Registered: 11/02/07
Posts: 8
Cots get you off the cold ground, but let air circulate freely. You sleeping bag will compress below you, which means you will get quite cold.

I suppose you could use a cot in the winter, but you would also need to haul adaquate insulate to use with the cot. The cheapest option would be closed cell foam such as the basic "blue" pad sold pretty much everywhere. In really cold weather you might need 2-3 for adequate insulation. The other option would be to use an "under quilt" like used by winter time hammock users. Basically you suspend a quilt tightly against the bottom side of the cot fabric so the insulation doesn't get compressed.

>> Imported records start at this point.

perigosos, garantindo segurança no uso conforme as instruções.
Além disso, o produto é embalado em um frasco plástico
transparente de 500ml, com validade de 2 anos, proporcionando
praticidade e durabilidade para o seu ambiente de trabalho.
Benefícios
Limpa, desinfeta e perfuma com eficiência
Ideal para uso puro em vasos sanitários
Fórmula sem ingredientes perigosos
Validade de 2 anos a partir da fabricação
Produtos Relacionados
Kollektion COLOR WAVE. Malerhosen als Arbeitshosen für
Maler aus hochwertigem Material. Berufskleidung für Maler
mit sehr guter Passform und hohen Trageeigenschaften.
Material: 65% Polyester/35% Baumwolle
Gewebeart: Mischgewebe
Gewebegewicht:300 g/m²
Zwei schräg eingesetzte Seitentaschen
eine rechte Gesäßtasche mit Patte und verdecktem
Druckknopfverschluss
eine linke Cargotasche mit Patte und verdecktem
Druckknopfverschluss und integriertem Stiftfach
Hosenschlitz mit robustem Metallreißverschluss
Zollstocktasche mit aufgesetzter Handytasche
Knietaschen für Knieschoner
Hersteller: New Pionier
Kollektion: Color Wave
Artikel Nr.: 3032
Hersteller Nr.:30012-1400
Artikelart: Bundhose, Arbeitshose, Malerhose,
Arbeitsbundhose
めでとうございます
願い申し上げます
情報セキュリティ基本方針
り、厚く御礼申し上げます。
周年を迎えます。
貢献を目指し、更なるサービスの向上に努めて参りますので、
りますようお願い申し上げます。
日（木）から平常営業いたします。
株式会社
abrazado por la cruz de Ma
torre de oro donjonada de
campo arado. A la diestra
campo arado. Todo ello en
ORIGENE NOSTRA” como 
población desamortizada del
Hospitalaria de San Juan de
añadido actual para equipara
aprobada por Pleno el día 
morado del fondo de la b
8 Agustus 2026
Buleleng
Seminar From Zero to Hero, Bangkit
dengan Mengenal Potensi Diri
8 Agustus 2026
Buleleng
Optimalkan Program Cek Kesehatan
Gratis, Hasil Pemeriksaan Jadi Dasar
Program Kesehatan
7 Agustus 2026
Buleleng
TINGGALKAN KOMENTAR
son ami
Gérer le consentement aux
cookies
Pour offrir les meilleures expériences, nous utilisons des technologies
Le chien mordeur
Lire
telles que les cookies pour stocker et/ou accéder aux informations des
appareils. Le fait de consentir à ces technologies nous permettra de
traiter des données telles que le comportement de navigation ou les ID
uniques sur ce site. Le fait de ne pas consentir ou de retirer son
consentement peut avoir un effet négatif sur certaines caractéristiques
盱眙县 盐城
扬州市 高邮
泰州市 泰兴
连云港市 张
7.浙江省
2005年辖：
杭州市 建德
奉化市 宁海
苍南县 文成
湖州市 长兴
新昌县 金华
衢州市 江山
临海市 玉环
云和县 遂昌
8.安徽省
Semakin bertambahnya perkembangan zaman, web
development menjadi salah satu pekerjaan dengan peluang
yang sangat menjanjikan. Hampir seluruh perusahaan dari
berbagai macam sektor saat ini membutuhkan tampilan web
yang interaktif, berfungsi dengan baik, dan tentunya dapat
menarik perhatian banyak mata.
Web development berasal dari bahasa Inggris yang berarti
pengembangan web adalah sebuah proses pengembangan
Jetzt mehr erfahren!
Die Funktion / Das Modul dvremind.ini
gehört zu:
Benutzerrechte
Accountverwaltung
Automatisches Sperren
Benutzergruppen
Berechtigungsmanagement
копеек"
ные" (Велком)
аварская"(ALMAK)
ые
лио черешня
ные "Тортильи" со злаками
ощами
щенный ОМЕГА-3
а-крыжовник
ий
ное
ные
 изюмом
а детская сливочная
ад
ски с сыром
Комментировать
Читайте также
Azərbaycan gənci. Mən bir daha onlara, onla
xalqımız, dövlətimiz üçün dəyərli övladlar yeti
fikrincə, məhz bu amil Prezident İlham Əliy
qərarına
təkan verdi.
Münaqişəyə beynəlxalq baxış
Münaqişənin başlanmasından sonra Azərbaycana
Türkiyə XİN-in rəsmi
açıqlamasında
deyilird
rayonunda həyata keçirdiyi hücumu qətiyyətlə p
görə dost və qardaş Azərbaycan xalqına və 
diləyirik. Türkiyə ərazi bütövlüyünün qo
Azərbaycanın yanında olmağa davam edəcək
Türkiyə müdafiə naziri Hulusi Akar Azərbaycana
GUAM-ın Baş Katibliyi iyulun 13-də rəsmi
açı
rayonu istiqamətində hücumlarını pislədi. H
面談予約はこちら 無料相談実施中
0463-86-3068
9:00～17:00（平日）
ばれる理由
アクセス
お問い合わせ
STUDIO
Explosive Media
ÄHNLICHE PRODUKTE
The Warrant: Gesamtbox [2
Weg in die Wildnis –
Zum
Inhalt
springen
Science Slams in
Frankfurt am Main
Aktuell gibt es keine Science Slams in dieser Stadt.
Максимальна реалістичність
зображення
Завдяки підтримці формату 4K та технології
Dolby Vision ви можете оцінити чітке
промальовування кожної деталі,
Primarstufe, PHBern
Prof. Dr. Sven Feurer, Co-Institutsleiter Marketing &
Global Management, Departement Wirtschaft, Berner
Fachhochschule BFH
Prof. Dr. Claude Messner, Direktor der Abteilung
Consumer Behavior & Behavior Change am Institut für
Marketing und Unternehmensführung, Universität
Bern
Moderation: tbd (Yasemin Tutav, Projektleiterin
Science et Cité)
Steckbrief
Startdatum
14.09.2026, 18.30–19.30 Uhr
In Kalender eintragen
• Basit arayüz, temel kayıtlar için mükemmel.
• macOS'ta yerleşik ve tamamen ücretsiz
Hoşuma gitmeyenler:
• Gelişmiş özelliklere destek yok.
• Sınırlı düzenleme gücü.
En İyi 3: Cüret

#121032 - 01/22/08 03:51 AM Re: Cold weather camping advice [Re: KenK]
xavier01 Offline

Registered: 12/02/02
Posts: 86
Loc: Phx, AZ
Well, since controlling heat loss might not be easy in your case (little insulation underneath and tight budget), the trick is to generate enough heat for a long enough time to offset the loss. I use foot warmers or small hand warmers. Large hand warmers concentrate too much heat in one area. Be sure to put warmer inside of something else such as a sock. Try not to sleep on top of warmer. Try to keep them at the sides. Maybe, someday, sleeping bag manufacturers will build little net pockets for these to help with heat distribution. These packets are cheap. You can find these in the Walmart sporting goods section. I keep about a dozen in my truck. They come in different sizes that last different durations. I was just at Cabelas where they had a 24 hour bag. I prefer the bags that last just long enough for my sleep duration. The colder it is out, just add more bags. If you are like me and toss and turn, sooner or later, you will find that your bags will migrate to the same spot. Grab them and re-distribute through your bag. Keep extras handy by your side, in case it gets even colder. No worry - you'll be warm.

Xavier Phx, AZ

#121037 - 01/22/08 05:00 AM Re: Cold weather camping advice [Re: xavier01]
turbo Offline

Registered: 01/27/04
Posts: 133
Loc: Oregon
Having set up elk camp in the northeastern mountains of Oregon on a number of occations for some fairly old guys that could not get off the ground if they tried, I usually provide cots. In the fall, I pick up for a song new lounging cushions that are three to four inches thick. They come with ties that keep them from sliding off the cots. Coupled with a good sleeping bag, they have been comfortable down to way below zero temperatures. The cots give them room to store their belongings underneath and I can get more people into a twenty foot tent. The cot cushion combination is vary comfortable, much more so than sleeping on the ground.

#121042 - 01/22/08 08:31 AM Re: Cold weather camping advice [Re: turbo]
ame Offline

Registered: 10/15/05
Posts: 162
Loc: Korea
You might pick up some good advice at http://hammockforums.net. Cold weather camping is supposed to be better in a hammock, but regardless, keeping warm in a hammock and a cot has a lot in common. Especially the problem of your sleeping bag insulation being compressed underneath you by your own weight.

There is a down air mattress from a company called Exped, which might be worth investigating, and there is a cheap closed-cell foam pad from WalMart that keeps cropping up.